= Donald Heiney =

American novelist

Donald Heiney (/ˈhaɪni/; September 7, 1921 - July 24, 1993) was an academic as well as a writer using the pseudonym of MacDonald Harris for fiction.

==Biography==
Heiney was born in South Pasadena, California, and grew up in South Pasadena and San Gabriel. He served in the Merchant Marine and the Navy during World War II and afterward earned a B.A. from University of Redlands. He joined the faculty of University of California, Irvine in 1965 and later co-founded UCI's writing program. One of his students was Michael Chabon, who later won the Pulitzer Prize for Fiction. His distinguished colleagues included novelist Oakley Hall, Victorian scholar and poet Robert Peters, and literary critic Hillis Miller.

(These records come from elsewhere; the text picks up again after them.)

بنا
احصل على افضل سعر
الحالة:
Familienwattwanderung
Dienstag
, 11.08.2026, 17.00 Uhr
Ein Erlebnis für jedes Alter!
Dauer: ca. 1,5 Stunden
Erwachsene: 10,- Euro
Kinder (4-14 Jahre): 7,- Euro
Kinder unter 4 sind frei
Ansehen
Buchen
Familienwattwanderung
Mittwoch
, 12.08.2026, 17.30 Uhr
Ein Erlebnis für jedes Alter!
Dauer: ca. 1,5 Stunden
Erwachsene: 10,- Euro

Publishers Weekly has described his work as "known for...metaphysics, hints of magic and the absurd, and a profound preoccupation with the duality of human nature," and the Chicago Tribune Book World called him "a gifted craftsman, a meticulous writer whose powers as a story teller are as compelling as the sexual tensions he imagines."

His novel The Balloonist, published in 1976 by Farrar, Straus and Giroux, tells the story of a polar expedition, similar to and possibly inspired by the real journey made by S. A. Andrée. The Balloonist was nominated for the National Book Award in 1977. It was reissued in 2011 by the UK publisher Galileo and in 2012 in the United States by The Overlook Press, with a foreword by Philip Pullman and positive reviews from The Guardian, The Wall Street Journal, and The Washington Post. The Overlook Press also published his previously unpublished novel The Carp Castle in 2013, and reissued his novel Screenplay (1982) in 2014, reviewed as "the mature work of a writer whose ability to juggle multi-layered concepts seems effortless." The reissued Screenplay was also positively reviewed by OC Weekly and Kirkus Reviews.

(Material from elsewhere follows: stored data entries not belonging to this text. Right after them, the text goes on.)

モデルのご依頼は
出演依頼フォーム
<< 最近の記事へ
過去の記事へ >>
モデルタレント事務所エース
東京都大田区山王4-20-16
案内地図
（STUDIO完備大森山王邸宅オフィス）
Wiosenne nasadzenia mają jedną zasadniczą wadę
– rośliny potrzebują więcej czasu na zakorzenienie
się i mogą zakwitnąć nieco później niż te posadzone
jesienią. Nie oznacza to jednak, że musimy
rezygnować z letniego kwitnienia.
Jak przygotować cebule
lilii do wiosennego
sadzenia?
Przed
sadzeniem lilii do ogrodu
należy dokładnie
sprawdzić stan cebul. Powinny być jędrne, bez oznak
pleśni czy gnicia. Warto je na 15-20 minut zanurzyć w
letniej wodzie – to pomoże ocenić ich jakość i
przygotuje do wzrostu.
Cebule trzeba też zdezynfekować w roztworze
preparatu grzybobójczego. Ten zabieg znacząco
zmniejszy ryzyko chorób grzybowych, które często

He received a 1982 Award in Literature from the American Academy of Arts and Sciences for his entire body of work. In 1985, his novel Tenth earned him a Special Achievement Award from the PEN Los Angeles Center.

Heiney died in 1993, at age 71, at his home in Newport Beach, California.

== Bibliography ==

Fiction by MacDonald Harris:

- 1961 Private Demons. Boston: Houghton Mifflin Co.
- 1964 Mortal Leap. New York: W. W. Norton & Co. Also London: Michael Joseph Ltd, 1965, introduction by Jonathan Coe ; afterword by Steven G. Kellman, Norwich : Boiler House Press, 2024,
- 1968 Trepleff. London: Victor Gollancz Ltd. Also New York: Holt, Rinehart & Winston, 1969.
- 1973 Bull Fire. New York: Random House. Also London: Victor Gollancz Ltd, 1973.
- 1976 The Balloonist. New York: Farrar, Straus & Giroux, Inc. Also London: Victor Gollancz Ltd, 1977.
- 1977 Yukiko. New York: Farrar Straus & Giroux, Inc. Also London: Victor Gollancz Ltd, 1978.
- 1979 Pandora's Galley. New York: Harcourt Brace & Jovanovich, Inc. Also London: Victor Gollancz Ltd, 1979.
- 1980 The Treasure of Sainte Foy. New York: Atheneum Publishers. Also London, Victor Gollancz Ltd, 1980.
- 1981 Herma. New York: Atheneum Publishers. Also London: Jonathan Cape, 1983.
- 1982 Screenplay. New York: Atheneum Publishers. Also London: Jonathan Cape, 1983.
- 1984 Tenth. New York: Atheneum Publishers.
- 1986 The Little People. New York: William Morrow & Co., Inc.
- 1987 Glowstone. New York: William Morrow & Co., Inc.
- 1988 The Cathay Stories and other Fictions. (Short Story Collection). Santa Cruz: Story Line Press.
- 1990 Hemingway's Suitcase. New York: Simon & Schuster.
- 1991 Glad Rags. Brownsville, Oregon: Story Line Press.
- 1993 Portrait of My Desire. New York: Simon & Schuster.
- 2012 The Carp Castle. Cambridge UK: Galileo Publishers. Paperback. Also New York: Overlook Press, 2013 Hardback.